# press and die's



## 2Nd time (Jan 3, 2006)

looking to get set up reloading and have been looking and different kits. the lee seems to have everything you would need yo start and is a lot cheaper. my question is can you use rcbs die's in a lee press? thanks


----------



## MNGOOSEER (Jun 12, 2006)

YOU CAN USE ANYONES DIES IN ANYONES PRESS I HAVE SEVERAL PRESSES AND USE DIFFERENT DIES IN EACH BUT YOU ALWAYS GET A SET YOU LIKE AND KEEP BUYING THEM I HAVE ALSO NOTICED THAT THE LEE PRESSES HAVE A LITTLE EXTRA PLAY IN THEM THE RCBS PRESSES ARE A VERY WELL BUILT AS ARE THE DILLON AND REDDING BUT THEN YOU PAY A LITTLE MORE HOPE THAT HELPS A LITTLE


----------



## Burly1 (Sep 20, 2003)

The answer to your question is yes, as MN has posted. When purchasing reloading equipment, it is always good to remember, that along with price, durability is an issue. It's very true, that as with many other things in the sporting world, you get what you pay for. I have never seen anyone wear out an RCBS press, but have seen others relegated to the scrap pile when they became sloppy after a great deal of use. Good shooting to you, Burl

P.S. 
MNGOOSEER, your caps lock is stuck on.


----------



## 2Nd time (Jan 3, 2006)

thanks for the help guys. as always this is a great place to get advice. I was trying to decide between the two, lee and RCBS. Youre right you do get what you pay for.
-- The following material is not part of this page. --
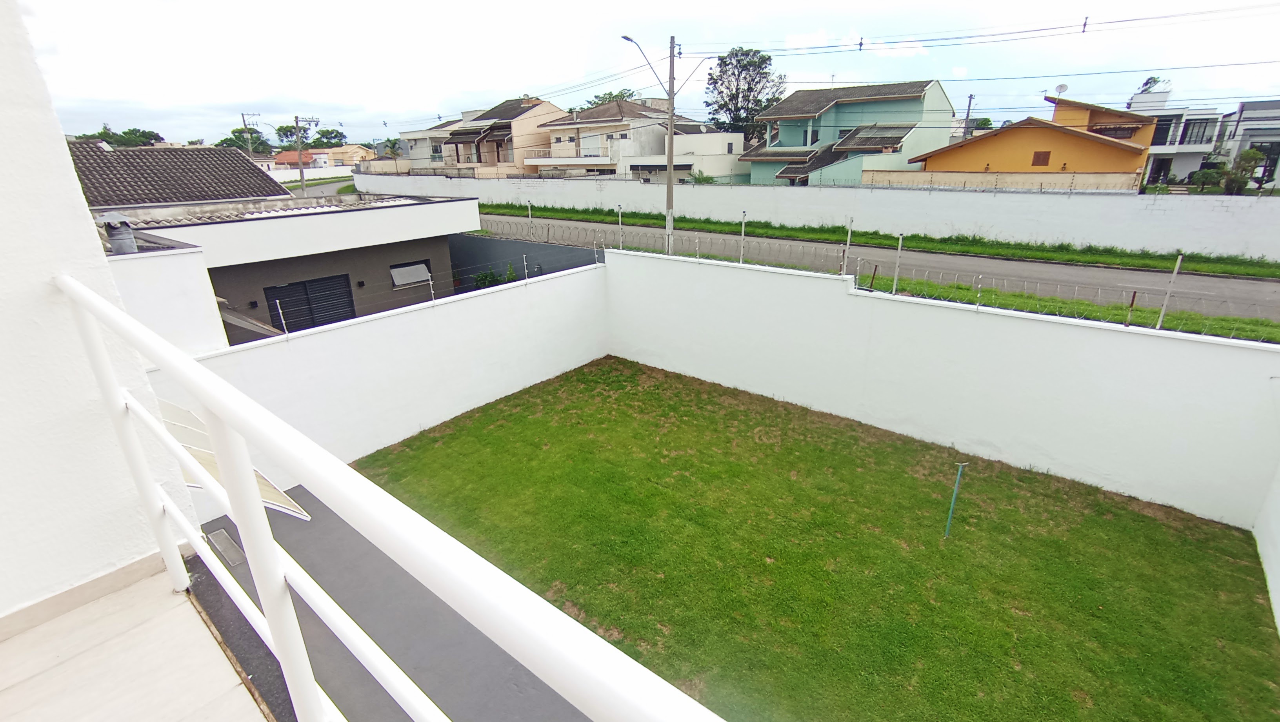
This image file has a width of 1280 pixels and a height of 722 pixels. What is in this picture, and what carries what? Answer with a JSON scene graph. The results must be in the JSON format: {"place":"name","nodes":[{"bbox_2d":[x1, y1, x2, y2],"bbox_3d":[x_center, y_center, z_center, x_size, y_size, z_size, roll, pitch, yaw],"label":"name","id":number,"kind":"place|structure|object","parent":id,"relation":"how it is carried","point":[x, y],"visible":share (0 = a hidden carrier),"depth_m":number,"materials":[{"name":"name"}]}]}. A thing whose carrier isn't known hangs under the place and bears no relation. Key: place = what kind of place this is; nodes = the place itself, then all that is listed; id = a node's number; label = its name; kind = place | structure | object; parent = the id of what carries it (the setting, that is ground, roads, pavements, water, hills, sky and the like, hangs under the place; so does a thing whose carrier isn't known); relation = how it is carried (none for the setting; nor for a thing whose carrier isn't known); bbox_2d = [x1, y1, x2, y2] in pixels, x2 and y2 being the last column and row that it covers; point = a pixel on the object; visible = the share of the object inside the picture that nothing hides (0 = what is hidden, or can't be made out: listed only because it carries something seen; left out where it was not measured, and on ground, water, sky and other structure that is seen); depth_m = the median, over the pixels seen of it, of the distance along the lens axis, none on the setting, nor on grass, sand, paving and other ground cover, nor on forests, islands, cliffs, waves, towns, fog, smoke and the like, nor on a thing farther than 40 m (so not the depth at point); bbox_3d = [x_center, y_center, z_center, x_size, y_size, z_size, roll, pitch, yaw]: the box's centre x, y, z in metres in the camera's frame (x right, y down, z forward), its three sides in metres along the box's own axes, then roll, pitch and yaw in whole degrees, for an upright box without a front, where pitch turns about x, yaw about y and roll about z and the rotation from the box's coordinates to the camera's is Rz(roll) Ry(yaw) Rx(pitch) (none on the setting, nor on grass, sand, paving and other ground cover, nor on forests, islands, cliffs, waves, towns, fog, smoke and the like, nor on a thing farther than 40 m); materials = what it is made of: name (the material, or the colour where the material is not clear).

So thanks for the answer to the question and the frendly little nudge to get me back on the right track. :beer:


----------



## GUNSHIP (Jan 18, 2007)

MNGOOSEER

Thanks for leaving your caps lock on. It makes it easier for us old blind guys to read. Or aren't old blind guys supposed to be reading here?

Best wishes, Bill


----------



## MNGOOSEER (Jun 12, 2006)

NOT A PROBLEM it is alot easyer to see in the moring when i am half asleep and if that is all you got to write about you need a hobby


----------



## ac700wildcat (Oct 30, 2006)

I just got the Lee Anniversary Kit and have loaded twenty shells with it. There are a few things that could be improved upon but it does do the job. I think what you should buy should maybe depend on how much you will actually reload. Myself I think I'm already stuck on this reloading thing after just loading twenty. There are a couple things from the kit that i don't quite like. I really don't like the scale it seems everytime i put it on the zero and set it there its always in need of beig re-zeroed again. The press seems to work well but was kinda difficult to mount because the ram has to be so close to the edge of the mounting surface. I had to put a piece of metal under the front and then bolt it down to keep the ram from rubbing on the bench. Other than that everything seems fine so far.


----------



## Plainsman (Jul 30, 2003)

MNGOOSEER said:


> NOT A PROBLEM it is alot easyer to see in the moring when i am half asleep and if that is all you got to write about you need a hobby


Burl1 had good advise, and he doesn't need a hobby. He mentioned the caps because on the internet it is considered screaming and bad manners. All of his post was intended to be helpful.


----------



## GUNSHIP (Jan 18, 2007)

Plainsman said:


> MNGOOSEER said:
> 
> 
> > NOT A PROBLEM it is alot easyer to see in the moring when i am half asleep and if that is all you got to write about you need a hobby
> ...


Turn the volume down on your speakers.


----------



## southdakbearfan (Oct 11, 2004)

I use a lee die for a priming die with a auto prime II on it, and an RCBS for resizing and seating. The RCBS has yet to fail with thousands of rounds through it, and just seems to be sturdier.


----------